[[ SOURCE DOCUMENT, beginning ]]

Risk of Hepatitis, Hepatic Events: Monitor liver function tests prior to and during treatment.
Risk of Withdrawal in Patients Dependent on Full Agonist Opioids: Verify that patient is clinically stable on transmucosal buprenorphine before injecting SUBLOCADE.
Treatment of Emergent Acute Pain: Treat pain with a non-opioid analgesic whenever possible. If opioid therapy is required, monitor patients closely because higher doses may be required for analgesic effect.
Adverse reactions commonly associated with SUBLOCADE (in ≥5% of subjects) were constipation, headache, nausea, injection site pruritus, vomiting, increased hepatic enzymes, fatigue, and injection site pain.
About Opioid Use Disorder (OUD)
Opioid use disorder (OUD), sometimes referred to as opioid addiction, is a chronic disease.7 According to DSM-5, "OUD is characterized by signs and symptoms that reflect compulsive, prolonged self-administration of opioid substances that are used for no legitimate medical purpose or, if another medical condition is present that requires opioid treatment, they are used in doses greatly in excess of the amount needed for that medical condition."8
Based on 2016 data from the National Survey on Drug Use and Health report, approximately 11.8 million Americans (age 12+ years) engaged in misuse of opioids in the past year.9 From 1999 to 2016, the rate of deadly prescription opioid overdoses increased five-fold.10 In 2017, an average of 130 people died of opioid overdose each day in the United States.11 In addition, in 2016, 948,000 Americans (age 12+ years) used heroin and approximately 626,000 Americans (age 12+ years) had a heroin use disorder.9 In 2016, opioids accounted for more than 70 percent of the disease burden associated with drug use disorders worldwide.12
Indivior is a global specialty pharmaceutical company with a 20-year legacy of leadership in patient advocacy and health policy while providing education on evidence-based treatment models that have revolutionized modern addiction treatment. Our vision is for all patients around the world to have access to evidence-based treatment for the chronic conditions and co-occurring disorders of addiction. The name is the fusion of the words individual and endeavor, and the tagline "Focus on you" makes the Company's commitment clear. Indivior is dedicated to transforming addiction from a global human crisis to a recognized and treated chronic disease. Building on its global portfolio of opioid dependence treatments, Indivior has a strong pipeline of product candidates designed to both expand on its heritage in this category and address other chronic conditions and co-occurring disorders of addiction, including alcohol use disorder and schizophrenia. Headquartered in the United States in Richmond, VA, Indivior employs more than 900 individuals globally and its portfolio of products is available in over 40 countries worldwide. Visit www.indivior.com to learn more. Connect with Indivior on LinkedIn by visiting www.linkedin.com/company/indivior.

[[ SOURCE DOCUMENT, end ]]

TASK 1
Retype, word for word, the section of the text on SUBLOCADE and opioid use disorder that starts at the words containing "Risk of Hepatitis, Hepatic" and ends with "before injecting SUBLOCADE.".
TASK 2
Write what comes next in the text on SUBLOCADE and opioid use disorder, starting after its final sentence.

[[ PROVIDED MATERIAL, beginning ]]

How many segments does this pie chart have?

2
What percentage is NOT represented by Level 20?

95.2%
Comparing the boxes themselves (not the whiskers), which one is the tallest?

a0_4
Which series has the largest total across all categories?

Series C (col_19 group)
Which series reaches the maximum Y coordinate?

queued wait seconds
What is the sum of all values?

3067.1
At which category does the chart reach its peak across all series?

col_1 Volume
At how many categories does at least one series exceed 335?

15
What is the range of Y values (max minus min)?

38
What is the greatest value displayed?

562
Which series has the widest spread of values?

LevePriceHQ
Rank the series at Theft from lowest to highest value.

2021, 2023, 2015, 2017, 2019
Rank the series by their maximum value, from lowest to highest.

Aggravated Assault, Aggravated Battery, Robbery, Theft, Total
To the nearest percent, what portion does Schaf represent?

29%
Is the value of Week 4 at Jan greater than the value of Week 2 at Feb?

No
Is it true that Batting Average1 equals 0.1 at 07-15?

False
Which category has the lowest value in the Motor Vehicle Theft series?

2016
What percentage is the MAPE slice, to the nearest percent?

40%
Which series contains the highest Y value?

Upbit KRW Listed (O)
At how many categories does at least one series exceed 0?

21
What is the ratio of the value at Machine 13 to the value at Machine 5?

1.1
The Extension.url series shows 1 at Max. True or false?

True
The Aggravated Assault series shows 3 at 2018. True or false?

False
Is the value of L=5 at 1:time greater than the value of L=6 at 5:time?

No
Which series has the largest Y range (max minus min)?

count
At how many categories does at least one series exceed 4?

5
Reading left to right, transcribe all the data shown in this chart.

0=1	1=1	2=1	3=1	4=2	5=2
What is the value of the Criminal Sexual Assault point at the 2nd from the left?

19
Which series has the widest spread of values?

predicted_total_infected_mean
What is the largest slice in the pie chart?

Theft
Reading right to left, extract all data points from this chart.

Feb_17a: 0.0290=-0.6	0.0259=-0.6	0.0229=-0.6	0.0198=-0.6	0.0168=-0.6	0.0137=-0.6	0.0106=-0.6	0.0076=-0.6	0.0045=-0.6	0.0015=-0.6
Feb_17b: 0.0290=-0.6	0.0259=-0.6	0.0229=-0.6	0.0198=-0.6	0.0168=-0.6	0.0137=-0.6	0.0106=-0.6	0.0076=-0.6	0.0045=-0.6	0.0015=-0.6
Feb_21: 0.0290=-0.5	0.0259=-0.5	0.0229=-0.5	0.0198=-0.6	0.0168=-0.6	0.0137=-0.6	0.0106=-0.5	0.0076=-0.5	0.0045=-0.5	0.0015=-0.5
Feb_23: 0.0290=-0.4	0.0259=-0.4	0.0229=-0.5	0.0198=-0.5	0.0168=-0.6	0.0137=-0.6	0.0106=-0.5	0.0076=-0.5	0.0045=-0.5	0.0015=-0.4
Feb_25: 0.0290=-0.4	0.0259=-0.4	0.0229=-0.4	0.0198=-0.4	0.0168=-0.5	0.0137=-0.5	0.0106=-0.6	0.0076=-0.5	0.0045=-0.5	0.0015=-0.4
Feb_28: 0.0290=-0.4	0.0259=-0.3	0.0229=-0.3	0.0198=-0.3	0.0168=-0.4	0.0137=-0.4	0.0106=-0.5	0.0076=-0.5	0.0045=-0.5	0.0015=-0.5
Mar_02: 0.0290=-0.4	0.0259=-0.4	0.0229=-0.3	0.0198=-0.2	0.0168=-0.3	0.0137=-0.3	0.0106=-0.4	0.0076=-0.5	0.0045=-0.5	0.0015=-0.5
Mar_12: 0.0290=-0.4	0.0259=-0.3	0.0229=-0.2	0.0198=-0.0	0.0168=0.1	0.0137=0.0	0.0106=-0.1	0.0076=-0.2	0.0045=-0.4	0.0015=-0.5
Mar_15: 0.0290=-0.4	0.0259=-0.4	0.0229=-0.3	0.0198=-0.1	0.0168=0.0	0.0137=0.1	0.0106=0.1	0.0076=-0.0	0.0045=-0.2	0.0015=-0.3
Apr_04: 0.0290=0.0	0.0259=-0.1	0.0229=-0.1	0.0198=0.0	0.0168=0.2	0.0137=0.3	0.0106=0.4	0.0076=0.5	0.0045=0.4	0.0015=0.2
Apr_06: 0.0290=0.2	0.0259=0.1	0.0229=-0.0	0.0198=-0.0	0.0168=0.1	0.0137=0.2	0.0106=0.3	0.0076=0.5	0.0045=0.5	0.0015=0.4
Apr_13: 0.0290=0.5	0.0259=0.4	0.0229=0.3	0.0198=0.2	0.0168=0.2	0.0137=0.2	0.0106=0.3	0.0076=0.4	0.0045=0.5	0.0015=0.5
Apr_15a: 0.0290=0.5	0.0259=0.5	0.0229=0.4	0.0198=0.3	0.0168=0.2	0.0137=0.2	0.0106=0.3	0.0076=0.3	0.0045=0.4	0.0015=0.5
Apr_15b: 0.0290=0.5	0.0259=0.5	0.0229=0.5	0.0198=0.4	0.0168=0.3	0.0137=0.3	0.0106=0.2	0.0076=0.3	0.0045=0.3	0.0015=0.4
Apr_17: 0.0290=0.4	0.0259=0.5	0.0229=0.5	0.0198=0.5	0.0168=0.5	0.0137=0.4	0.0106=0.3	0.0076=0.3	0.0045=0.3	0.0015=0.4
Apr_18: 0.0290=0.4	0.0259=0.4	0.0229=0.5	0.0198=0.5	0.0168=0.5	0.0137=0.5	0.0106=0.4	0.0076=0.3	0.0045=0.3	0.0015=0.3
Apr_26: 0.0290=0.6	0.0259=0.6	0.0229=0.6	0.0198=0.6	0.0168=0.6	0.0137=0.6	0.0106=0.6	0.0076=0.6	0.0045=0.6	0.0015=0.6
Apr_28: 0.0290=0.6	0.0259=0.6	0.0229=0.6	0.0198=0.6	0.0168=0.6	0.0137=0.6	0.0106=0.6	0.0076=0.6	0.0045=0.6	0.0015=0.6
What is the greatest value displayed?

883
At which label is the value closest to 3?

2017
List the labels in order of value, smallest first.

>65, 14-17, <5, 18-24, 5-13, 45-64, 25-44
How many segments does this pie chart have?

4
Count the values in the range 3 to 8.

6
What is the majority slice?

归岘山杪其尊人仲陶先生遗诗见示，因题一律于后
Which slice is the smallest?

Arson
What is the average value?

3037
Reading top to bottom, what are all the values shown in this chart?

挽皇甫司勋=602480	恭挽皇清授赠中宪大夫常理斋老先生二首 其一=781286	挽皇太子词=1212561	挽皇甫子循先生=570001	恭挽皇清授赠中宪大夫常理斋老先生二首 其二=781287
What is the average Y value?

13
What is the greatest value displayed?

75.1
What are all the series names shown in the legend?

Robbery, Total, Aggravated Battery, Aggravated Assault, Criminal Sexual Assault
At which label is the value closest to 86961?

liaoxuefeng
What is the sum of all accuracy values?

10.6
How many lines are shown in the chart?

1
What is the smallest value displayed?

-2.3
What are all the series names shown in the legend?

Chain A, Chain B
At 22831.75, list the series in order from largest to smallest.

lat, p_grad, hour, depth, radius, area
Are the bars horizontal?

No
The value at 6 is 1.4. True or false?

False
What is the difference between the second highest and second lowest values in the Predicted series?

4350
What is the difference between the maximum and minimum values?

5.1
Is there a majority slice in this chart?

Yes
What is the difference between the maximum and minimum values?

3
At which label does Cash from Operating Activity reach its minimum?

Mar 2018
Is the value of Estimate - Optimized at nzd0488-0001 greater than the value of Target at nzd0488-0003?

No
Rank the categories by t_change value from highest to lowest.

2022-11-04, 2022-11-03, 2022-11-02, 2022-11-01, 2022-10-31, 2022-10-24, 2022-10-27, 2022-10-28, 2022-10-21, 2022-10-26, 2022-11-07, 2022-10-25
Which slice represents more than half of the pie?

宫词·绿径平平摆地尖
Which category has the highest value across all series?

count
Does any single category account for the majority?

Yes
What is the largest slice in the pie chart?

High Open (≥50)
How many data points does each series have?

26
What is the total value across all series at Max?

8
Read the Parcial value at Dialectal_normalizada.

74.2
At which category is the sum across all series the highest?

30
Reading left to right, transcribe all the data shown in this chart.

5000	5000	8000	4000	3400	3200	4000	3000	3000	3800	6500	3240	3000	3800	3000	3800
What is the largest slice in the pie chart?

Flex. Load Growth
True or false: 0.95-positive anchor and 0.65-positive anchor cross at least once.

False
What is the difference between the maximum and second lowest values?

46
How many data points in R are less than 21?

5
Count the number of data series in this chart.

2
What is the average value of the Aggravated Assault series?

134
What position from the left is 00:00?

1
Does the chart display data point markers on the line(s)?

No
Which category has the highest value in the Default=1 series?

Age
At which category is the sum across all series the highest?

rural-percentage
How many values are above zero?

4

[[ PROVIDED MATERIAL, end ]]

EXERCISE OUTPUT 1
Risk of Hepatitis, Hepatic Events: Monitor liver function tests prior to and during treatment.
Risk of Withdrawal in Patients Dependent on Full Agonist Opioids: Verify that patient is clinically stable on transmucosal buprenorphine before injecting SUBLOCADE.

EXERCISE OUTPUT 2
This press release contains certain statements that are forward-looking and which should be considered, amongst other statutory provisions, in light of the safe harbor provisions of the United States Private Securities Litigation Reform Act of 1995. By their nature, forward-looking statements involve risk and uncertainty as they relate to events or circumstances that may or may not occur in the future. Actual results may differ materially from those expressed or implied in such statements because they relate to future events. Forward-looking statements include, among other things, statements regarding the Indivior Group's financial guidance for 2019 and its medium- and long-term growth outlook, its operational goals, its product development pipeline and statements regarding ongoing litigation.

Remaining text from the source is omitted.